Mathematical advance adds to knowledge describing waves

February 25, 2016 // By Jean-Pierre Joosting
University at Buffalo mathematician Gino Biondini and postdoctoral researcher Dionyssios Mantzavinos have published a new paper that advances the art of describing a wave. The findings, published in Physical Review Letters, pertain to wave forms ranging from light waves in optical fibers to water waves in the sea.

The study explores what happens when a regular wave pattern has small irregularities, a question that scientists have been trying to answer for the last 50 years.

Researchers have long known that in many cases such minor imperfections grow and eventually completely distort the original wave as it travels over long distances, a phenomenon known as "modulational instability." But the UB team has added to this story by showing, mathematically, that many different kinds of disturbances evolve to produce wave forms belonging to a single class, denoted by their identical asymptotic state.

Biondini, a professor of mathematics in the UB College of Arts and Sciences and an adjunct faculty member in the UB physics department, says the first great success in using math to represent waves came in the 1700s.
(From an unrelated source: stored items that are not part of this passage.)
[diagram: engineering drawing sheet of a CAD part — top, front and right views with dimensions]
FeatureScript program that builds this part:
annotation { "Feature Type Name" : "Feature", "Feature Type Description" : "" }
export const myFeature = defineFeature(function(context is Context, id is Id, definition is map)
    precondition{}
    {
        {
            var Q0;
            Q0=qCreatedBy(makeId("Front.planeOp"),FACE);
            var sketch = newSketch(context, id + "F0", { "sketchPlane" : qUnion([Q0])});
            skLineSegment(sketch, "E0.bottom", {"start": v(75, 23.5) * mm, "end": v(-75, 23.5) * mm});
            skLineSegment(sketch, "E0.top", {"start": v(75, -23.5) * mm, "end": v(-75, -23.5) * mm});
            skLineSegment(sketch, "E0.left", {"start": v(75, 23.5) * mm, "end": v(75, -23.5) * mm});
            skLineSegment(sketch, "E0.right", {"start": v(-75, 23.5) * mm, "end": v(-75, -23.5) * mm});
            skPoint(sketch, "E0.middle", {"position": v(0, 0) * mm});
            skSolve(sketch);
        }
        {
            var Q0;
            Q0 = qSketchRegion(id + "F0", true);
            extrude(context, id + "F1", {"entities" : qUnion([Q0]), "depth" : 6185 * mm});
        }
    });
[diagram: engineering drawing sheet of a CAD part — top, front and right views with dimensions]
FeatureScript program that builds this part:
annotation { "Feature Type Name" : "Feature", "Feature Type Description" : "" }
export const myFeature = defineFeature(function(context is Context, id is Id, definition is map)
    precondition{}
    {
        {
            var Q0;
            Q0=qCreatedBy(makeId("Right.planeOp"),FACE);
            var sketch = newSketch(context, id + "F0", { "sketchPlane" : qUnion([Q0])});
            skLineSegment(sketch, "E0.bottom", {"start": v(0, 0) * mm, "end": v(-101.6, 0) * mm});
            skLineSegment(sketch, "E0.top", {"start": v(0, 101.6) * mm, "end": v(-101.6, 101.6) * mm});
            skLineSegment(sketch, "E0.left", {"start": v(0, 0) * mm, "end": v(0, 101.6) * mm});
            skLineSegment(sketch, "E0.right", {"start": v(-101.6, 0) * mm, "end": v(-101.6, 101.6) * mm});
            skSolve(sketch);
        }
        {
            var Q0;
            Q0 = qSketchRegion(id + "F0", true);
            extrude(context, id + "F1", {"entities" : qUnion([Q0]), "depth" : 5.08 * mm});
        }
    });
The so-called wave equation, used to describe the propagation of waves such as light, sound and water waves, was discovered by Jean le Rond d'Alembert in the middle of that century. But the model has limitations.

"The wave equation is a great first approximation, but it breaks down when the waves are very large — or, in technical parlance — 'nonlinear,'" Biondini said. "So, for example, in optical fibers, the wave equation is great for moderate distances, but if you send a laser pulse (which is an electromagnetic wave) through an optical fiber across the ocean or the continental U.S., the wave equation is not a good approximation anymore. "Similarly, when a water wave whitecaps and overturns, the wave equation is not a good description of the physics anymore."

Over the next 250 years, scientists and mathematicians continued to develop new and better ways to describe waves. One of the models that researchers derived in the middle of the 20th century is the nonlinear Schrödinger equation, which helps to characterize wave trains in a variety of physical contexts, including in nonlinear optics and in deep water.